> **Problem to work on**:
For each statement, say yes or no to whether it agrees with the passage on premonition, and quote the words of the passage that decide it.
1. Premonitions can refer only to the future.
2. Premonitions are classed with the grounding structures rather than the grounded ones.
3. A premonition is a feeling like joy or sadness.

> **Text passage**:
However necessarily any premonition as such requires a related content -- a premonited

as such -- just so far is the boundary of the possibilities of content drawn here. Premonitions can

refer not only to the temporal or even not only to the future. Within a scientific study a
premonition of the result can occur to me; here, something obviously atemporal forms -- a more

or less determinate proposition (Satz) or state of affairs -- the related content of the premonitions.

But not this premonition content, which also could be identical with the content of a judgment or

of a fear, but rather the premonition as such -- not the noematic, but the noetic side, to speak

with Husserl -- represents the actual problem. If we avail ourselves of the division, in itself quite

limited but sufficient for our ends, of the mental world (seelischen Welt) into the spheres of

feeling, will, and thought, then, since the premonition is certainly no act of willing, one will only

be able to be undecided as to whether it could not be claimed perhaps to be a feeling. Indeed, it

appears to have a good sense to speak of felt premonitions, indeed of the aspect of being felt of

any premonition. Yet it is immediately clear that the premonition -- for instance of a future event

-- is no feeling like joy or sadness, no state of being of the I, no finding itself so-and-so of the I.

Far more the premonition adds something new to the whole wealth of knowledge -- in the widest

sense of knowledge; here the subject appears to grasp by means of the premonition, no matter

whether corectly or incorrectly, something out of the flow of future occurrences which was not

accessible to him before. What is meant by the words aspect of being felt of the premonition,

only a further analysis can explain. But here we are already permitted to include the premonition -

- like everything which allows certain states of affairs to appear to the subject as subsisting now or

int the future or in general -- in the area of knowledge and therefore of thought, in the sense of

that tripartate division. In clear contrast with the premonition of future destiny is the dismay

which as a feeling springs from this foresightful grasping, as does all striving and resistance,

willing and not-willing, which is rooted in this feeling and knowing.

Certainly knowing is taken here in the widest sense; in a narrower and proper sense one

can indeed set premonition and knowing against one another. Thus, after this first superficial
orientation, closer determinations are indispensable. In this sphere we make the fundamental and

far-reaching distinction between grounding and grounded structures. I have already pursued

knowing in the narrower sense in an earlier essay (Muench. Philos. Abhandl., Zum negativen

Urteil). If we take knowing in the strict sense as the act in which a state of affairs comes to be

given to us, in which it shines forth for us and the corresponding proposition is understood by us,

then the conviction which develops for us on the ground of this understanding distinguishes itself

in all clearness from the state of affairs. We refer to the first as knowing, the second as judgment

(in one of the many possible meanings of this expression). Without closer analysis both contrast

with one another clearly enough, if one considers that the case of knowing concerns a temporally

punctuated act which cannot endure any more or less, whereas we can live with a conviction as

long as we like, and that furthermore a set of convictions often come to life in us without

grounding themselves in an act of knowing or at any time having been grounded. Observed from

this point there is no doubt that we have to classify premonitions with the grounding structures,

not with the grounded ones -- i.e., those which by their essence are open to a grounding.

Through premonitions we grasp -- or we believe that we grasp -- that which was previously

hidden. And a conviction can also be grounded in premonition, which in strength and inner

certainty need be in no way inferior to the conviction based upon knowing. From the premonition

of the nearness of death arises the certain conviction of having to die soon.

As knowing and foreseeing stand on the same level in this relation, the task of setting forth

the fundamental difference between the two will be all the more urgent.

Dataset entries
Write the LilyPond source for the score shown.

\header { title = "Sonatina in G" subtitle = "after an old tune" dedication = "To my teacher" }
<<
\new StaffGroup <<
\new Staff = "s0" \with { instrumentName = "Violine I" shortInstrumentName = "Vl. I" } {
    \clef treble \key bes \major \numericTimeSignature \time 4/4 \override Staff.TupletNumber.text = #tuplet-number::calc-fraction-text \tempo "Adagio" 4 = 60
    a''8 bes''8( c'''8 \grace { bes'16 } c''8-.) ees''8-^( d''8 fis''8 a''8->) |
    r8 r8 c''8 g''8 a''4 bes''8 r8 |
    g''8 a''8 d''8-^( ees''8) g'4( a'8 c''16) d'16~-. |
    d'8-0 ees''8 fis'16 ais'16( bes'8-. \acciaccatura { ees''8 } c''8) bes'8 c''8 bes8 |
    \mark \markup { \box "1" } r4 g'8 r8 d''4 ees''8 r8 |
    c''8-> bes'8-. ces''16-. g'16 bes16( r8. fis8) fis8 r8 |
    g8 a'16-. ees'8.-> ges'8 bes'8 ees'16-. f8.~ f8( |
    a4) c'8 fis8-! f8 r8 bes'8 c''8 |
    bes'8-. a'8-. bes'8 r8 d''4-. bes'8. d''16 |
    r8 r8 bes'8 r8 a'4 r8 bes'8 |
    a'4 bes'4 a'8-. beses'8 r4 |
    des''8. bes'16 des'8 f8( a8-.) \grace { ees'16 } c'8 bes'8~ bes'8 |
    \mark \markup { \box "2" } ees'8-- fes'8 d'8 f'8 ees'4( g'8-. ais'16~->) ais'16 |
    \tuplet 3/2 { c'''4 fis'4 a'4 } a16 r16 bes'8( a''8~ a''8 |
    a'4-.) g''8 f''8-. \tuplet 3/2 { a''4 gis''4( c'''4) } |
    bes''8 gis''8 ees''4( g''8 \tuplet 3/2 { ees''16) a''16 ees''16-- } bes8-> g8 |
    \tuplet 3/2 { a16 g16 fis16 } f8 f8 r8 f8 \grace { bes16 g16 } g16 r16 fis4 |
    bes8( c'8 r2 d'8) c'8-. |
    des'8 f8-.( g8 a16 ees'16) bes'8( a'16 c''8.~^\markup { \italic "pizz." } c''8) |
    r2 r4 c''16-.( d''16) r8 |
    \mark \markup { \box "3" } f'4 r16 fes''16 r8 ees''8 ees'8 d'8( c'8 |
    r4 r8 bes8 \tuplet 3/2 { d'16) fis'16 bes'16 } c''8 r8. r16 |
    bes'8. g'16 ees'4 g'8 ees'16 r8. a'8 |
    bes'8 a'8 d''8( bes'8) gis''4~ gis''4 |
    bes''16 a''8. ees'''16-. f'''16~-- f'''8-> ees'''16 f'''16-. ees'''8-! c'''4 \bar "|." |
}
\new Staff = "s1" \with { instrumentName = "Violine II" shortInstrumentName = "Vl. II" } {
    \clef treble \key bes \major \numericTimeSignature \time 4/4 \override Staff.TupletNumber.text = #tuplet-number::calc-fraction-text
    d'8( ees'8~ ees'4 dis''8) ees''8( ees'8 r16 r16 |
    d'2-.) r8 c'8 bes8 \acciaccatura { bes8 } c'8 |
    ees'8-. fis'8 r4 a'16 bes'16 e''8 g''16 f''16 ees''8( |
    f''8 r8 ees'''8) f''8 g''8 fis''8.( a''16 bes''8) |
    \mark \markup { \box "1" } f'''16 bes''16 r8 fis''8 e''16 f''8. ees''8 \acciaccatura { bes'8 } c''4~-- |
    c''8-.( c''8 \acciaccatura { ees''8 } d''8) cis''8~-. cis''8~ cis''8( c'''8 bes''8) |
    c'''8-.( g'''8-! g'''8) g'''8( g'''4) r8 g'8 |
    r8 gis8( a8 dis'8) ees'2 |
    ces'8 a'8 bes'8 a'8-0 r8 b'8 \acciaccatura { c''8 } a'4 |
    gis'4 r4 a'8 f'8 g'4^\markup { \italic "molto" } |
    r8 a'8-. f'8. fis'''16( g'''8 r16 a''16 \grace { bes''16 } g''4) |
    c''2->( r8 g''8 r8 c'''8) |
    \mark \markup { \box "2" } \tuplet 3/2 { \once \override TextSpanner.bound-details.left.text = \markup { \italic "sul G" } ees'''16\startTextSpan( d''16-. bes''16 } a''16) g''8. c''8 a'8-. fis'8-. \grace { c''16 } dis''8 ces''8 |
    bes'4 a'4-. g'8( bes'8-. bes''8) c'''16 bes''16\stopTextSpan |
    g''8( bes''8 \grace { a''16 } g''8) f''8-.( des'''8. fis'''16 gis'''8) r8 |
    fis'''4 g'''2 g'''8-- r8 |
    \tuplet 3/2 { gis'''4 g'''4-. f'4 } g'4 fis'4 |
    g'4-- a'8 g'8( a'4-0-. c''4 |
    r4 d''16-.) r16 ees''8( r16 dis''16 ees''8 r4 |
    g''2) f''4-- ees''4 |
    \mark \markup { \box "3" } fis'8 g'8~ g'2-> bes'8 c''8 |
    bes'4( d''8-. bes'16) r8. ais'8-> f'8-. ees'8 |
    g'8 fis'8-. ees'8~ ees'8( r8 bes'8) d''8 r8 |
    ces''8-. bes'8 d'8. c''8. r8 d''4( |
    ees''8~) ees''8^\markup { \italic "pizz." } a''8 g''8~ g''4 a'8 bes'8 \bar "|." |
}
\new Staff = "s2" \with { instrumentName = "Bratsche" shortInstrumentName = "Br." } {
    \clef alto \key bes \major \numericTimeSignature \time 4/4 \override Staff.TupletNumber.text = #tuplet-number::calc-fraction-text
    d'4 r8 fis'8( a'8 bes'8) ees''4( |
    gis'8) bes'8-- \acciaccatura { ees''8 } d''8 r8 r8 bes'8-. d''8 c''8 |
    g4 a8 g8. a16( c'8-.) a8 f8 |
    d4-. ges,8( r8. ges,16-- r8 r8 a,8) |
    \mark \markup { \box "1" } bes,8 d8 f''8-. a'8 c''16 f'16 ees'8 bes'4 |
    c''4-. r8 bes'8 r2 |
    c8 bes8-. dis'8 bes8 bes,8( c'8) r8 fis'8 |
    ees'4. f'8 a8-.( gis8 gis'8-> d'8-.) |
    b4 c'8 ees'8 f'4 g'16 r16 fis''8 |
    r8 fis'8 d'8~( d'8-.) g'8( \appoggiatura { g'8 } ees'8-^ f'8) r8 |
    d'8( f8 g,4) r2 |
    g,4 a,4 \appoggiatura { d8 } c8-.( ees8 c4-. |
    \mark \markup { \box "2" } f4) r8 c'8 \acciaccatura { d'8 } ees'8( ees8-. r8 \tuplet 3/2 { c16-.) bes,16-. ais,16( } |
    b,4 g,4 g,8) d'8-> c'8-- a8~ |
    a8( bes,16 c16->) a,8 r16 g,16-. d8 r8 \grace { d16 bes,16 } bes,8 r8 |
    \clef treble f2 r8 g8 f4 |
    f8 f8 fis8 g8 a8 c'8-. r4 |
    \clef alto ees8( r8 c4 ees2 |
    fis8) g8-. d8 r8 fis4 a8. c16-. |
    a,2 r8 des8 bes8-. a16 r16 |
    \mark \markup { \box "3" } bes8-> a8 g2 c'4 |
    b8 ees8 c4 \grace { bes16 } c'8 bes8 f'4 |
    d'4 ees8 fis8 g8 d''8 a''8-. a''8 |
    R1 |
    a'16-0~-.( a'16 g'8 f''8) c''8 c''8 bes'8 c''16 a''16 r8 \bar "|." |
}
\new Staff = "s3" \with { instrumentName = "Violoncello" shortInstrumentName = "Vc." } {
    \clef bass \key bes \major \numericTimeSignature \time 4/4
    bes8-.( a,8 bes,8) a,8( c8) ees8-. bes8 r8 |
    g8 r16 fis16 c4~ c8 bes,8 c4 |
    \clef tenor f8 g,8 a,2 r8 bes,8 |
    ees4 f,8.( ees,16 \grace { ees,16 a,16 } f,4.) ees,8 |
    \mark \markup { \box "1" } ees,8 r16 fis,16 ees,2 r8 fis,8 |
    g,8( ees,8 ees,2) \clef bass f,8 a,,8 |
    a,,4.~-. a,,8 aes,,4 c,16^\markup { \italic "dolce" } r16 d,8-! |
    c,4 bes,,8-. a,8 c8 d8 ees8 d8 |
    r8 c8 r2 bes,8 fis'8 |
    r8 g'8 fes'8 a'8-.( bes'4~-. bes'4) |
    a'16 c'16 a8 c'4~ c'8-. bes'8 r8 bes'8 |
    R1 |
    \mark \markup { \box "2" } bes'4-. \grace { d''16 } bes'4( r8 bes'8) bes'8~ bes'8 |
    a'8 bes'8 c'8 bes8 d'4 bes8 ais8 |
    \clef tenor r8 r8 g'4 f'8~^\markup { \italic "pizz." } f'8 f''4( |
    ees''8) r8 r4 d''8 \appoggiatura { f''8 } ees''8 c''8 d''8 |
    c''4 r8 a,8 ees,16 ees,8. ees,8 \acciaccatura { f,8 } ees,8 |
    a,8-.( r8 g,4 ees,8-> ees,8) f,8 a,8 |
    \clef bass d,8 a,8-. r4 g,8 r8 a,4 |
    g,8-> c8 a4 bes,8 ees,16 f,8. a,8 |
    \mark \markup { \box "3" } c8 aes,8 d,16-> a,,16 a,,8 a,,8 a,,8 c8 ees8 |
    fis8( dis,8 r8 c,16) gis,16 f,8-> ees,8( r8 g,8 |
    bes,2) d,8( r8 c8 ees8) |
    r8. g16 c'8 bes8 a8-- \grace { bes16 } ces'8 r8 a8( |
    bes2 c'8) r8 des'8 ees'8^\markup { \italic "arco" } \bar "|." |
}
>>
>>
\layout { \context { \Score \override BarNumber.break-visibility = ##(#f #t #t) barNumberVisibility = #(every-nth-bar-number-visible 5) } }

> **Exercise solution**:
1. No: "Premonitions can refer not only to the temporal or even not only to the future."
2. Yes: "we have to classify premonitions with the grounding structures, not with the grounded ones"
3. No: "is no feeling like joy or sadness"